Ma réaction à l’affaire « Charlie Hebdo »

C’est avec un certain effarement que je regarde depuis hier la polémique qui enfle autour des caricatures du prophète Mahomet publiées par Charlie Hebdo, tant le débat a pris une tournure caricaturale, appelant de manière abusive chacun à « choisir son camp », pour ou contre le journal, pour ou contre les caricatures et par extension pour ou contre le phénomène religieux.

Je regrette personnellement le choix par Charlie Hebdo d’un timing bien malheureux : publier ces dessins au moment même où un film clairement anti-islam enflamme une bonne partie des pays de traditions musulmanes, et où des diplomates et des expatriés occidentaux craignent pour leur sécurité n’était sans doute pas la plus brillante des idées.
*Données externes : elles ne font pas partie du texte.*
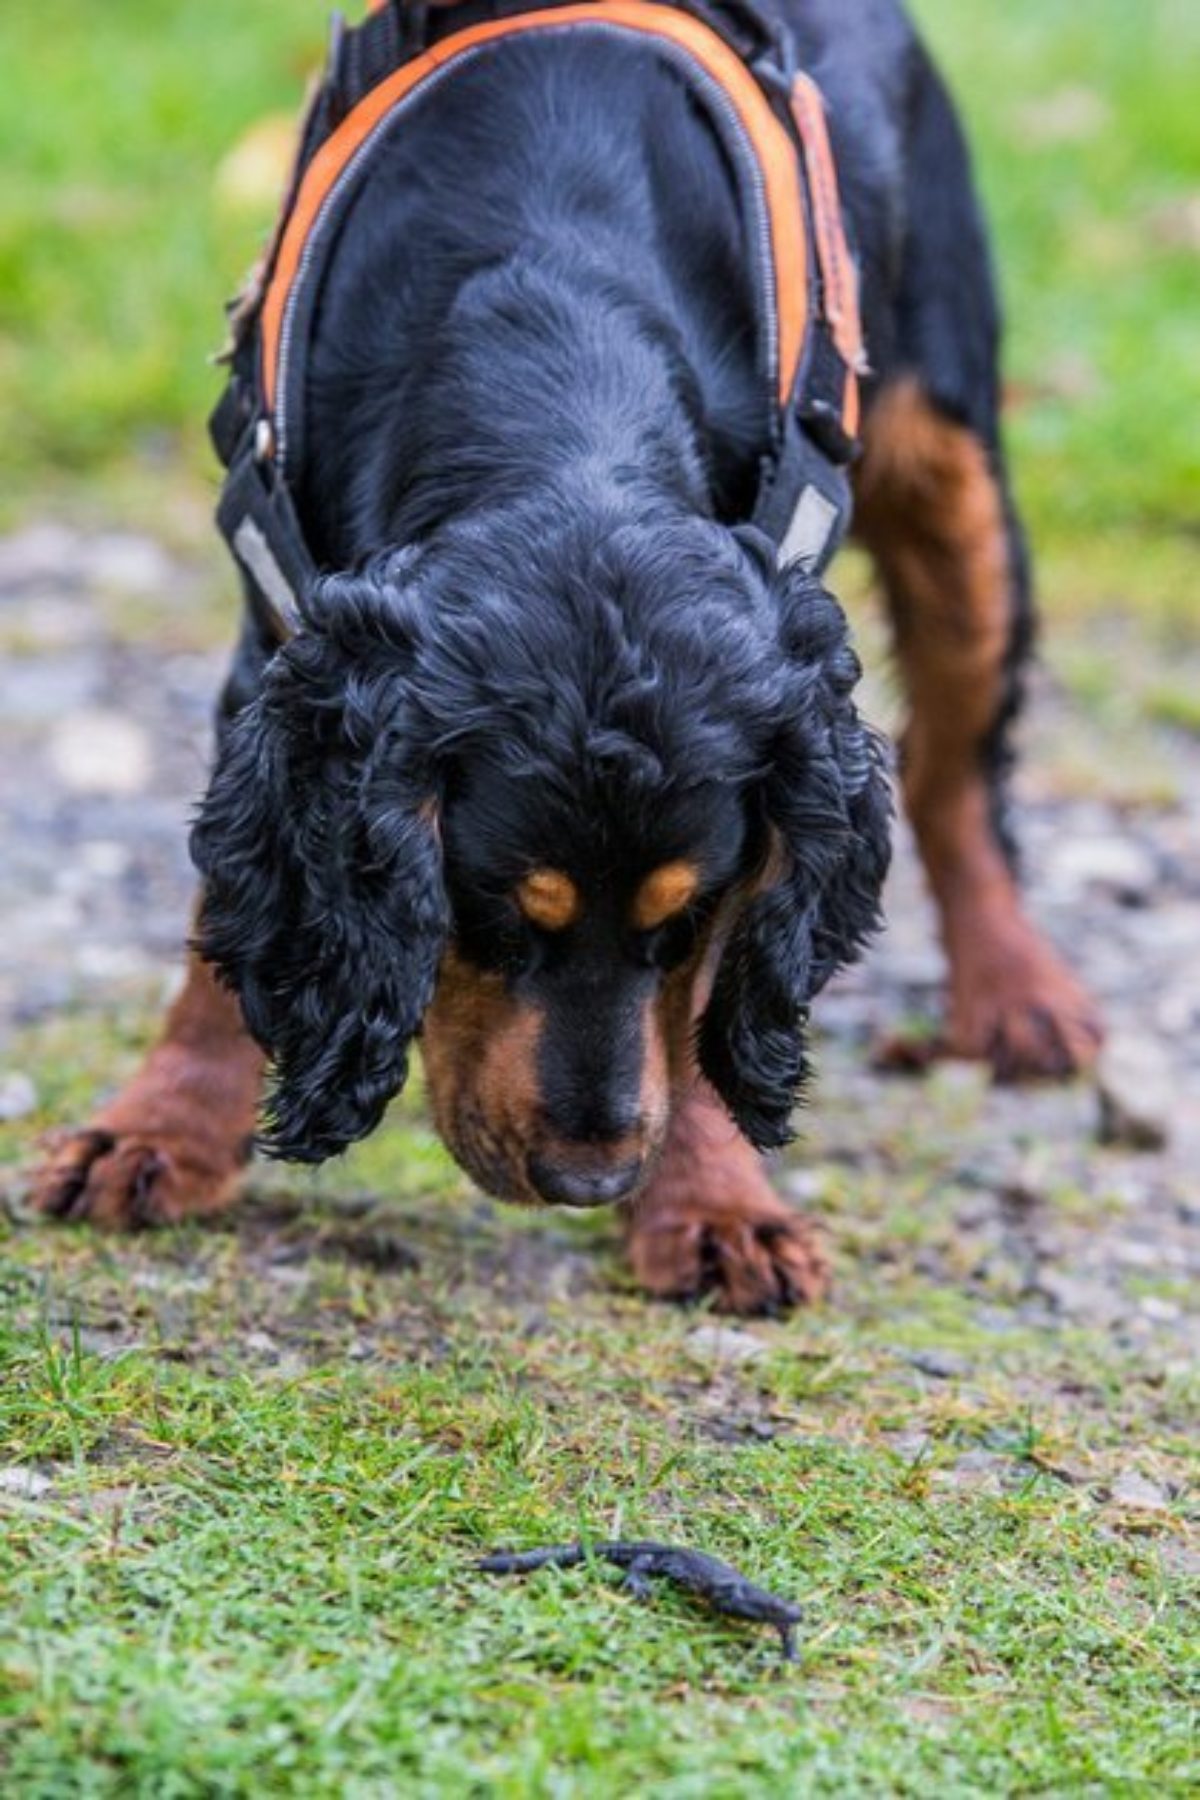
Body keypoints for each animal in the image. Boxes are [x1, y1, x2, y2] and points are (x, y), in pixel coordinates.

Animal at [32, 0, 1101, 1310]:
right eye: (490, 916)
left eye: (686, 918)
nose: (592, 1181)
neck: (555, 368)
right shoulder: (285, 634)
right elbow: (216, 926)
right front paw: (159, 1129)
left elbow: (699, 1011)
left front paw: (713, 1204)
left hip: (950, 459)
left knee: (958, 760)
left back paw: (1017, 994)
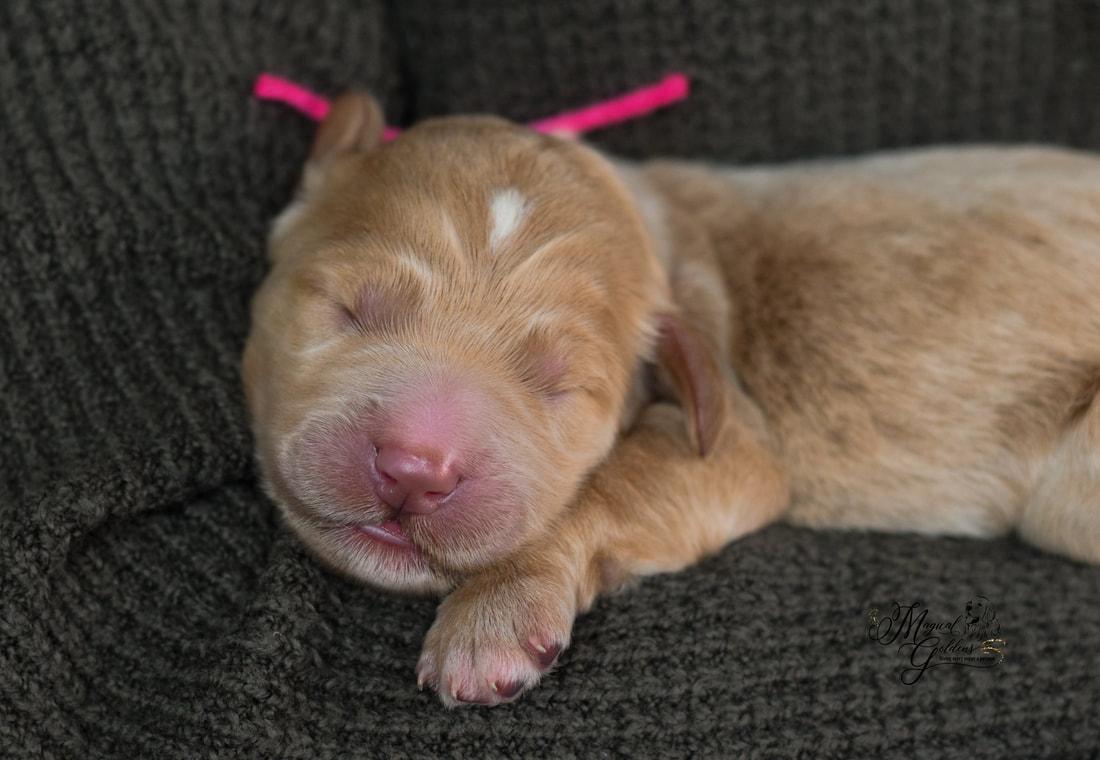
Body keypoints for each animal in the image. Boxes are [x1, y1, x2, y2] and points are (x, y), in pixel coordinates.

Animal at [243, 92, 1100, 707]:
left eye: (562, 386)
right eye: (348, 309)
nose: (415, 469)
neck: (657, 227)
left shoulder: (736, 440)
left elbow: (617, 480)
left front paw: (497, 608)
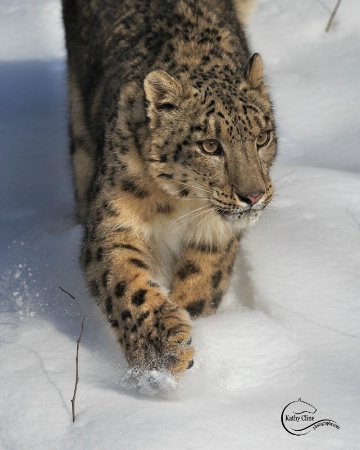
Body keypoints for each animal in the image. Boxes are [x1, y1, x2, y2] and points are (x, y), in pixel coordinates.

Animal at [62, 0, 278, 372]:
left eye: (262, 137)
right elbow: (125, 283)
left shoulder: (215, 234)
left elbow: (202, 281)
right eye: (210, 146)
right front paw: (162, 352)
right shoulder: (115, 222)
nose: (253, 195)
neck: (182, 205)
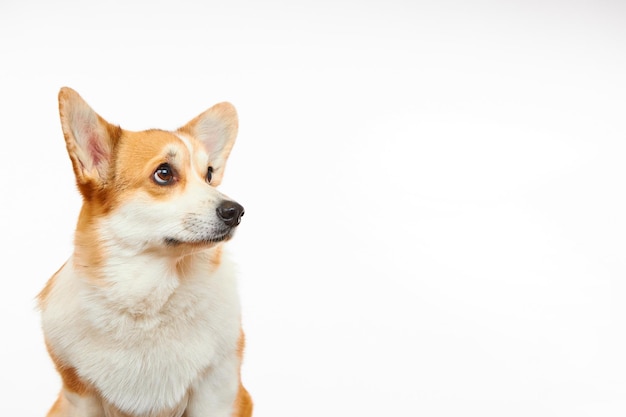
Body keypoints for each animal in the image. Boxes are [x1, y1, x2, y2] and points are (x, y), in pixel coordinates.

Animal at [36, 88, 250, 416]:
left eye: (209, 175)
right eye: (164, 173)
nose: (236, 212)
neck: (149, 298)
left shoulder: (218, 392)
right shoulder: (79, 397)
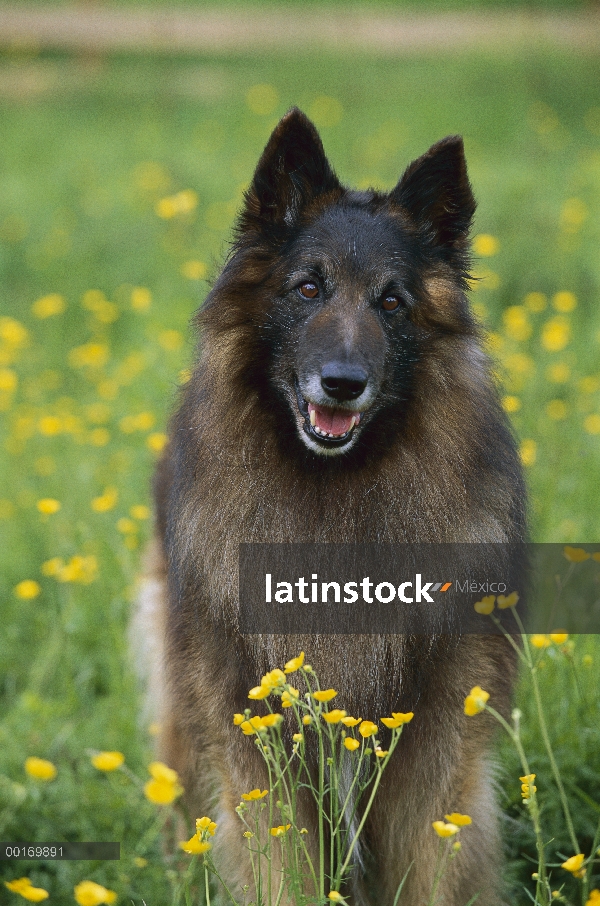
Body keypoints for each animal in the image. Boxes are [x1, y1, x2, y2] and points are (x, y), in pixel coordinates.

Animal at [139, 109, 524, 900]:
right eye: (308, 288)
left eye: (391, 301)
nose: (341, 383)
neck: (335, 495)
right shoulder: (252, 734)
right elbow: (281, 864)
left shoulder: (437, 737)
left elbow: (432, 858)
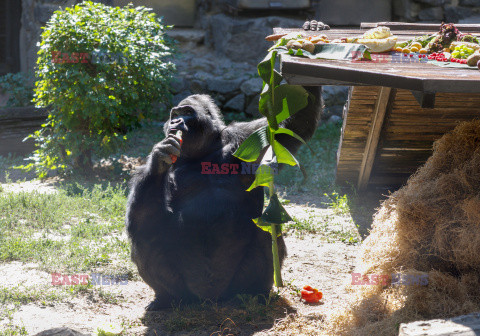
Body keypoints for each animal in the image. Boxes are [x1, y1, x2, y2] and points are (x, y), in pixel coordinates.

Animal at [125, 90, 320, 310]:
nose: (175, 121)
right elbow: (142, 216)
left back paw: (257, 293)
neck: (204, 150)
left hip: (235, 285)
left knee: (266, 229)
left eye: (187, 112)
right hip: (188, 291)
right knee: (145, 234)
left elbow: (291, 124)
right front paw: (160, 158)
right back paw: (167, 297)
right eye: (174, 114)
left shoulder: (245, 135)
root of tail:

La sécurité de nos ambassades, consulats et écoles a dû être renforcée dans certains pays en raison de représailles possibles contre la France. Défendre la totale liberté de la presse demande en contrepartie de pouvoir avoir confiance en une presse consciente de son devoir d’exercer cette liberté avec un esprit de responsabilité républicaine et citoyenne. Le choix éditorial de Charlie Hebdo dans le contexte actuel rend plus difficile le travail des parlementaires qui comme moi sont toujours prêts à s’engager pour les libertés publiques.

Mais le politique n’a pas à dicter sa conduite à la presse, et la France doit rester ferme sur ses valeurs et ne pas douter du bien-fondé de son combat pour la liberté d’expression et la laïcité.

Que la tradition anticléricale qui fait partie de l’ADN de Charlie Hebdo et qui égratigne souvent violemment toutes les religions puisse choquer les croyants, c’est parfaitement compréhensible. Que certains, en revanche, puissent imaginer le retour du délit de blasphème est extrêmement dangereux.

La France est le pays des Lumières et des droits de l’Homme. La lutte contre l’obscurantisme et la liberté de chacun passent par la liberté de s’exprimer, de critiquer, de caricaturer. Nous ne devons pas craindre de réaffirmer nos convictions en la matière. La République ne doit pas reculer d’un millimètre devant les extrémismes de tous bords.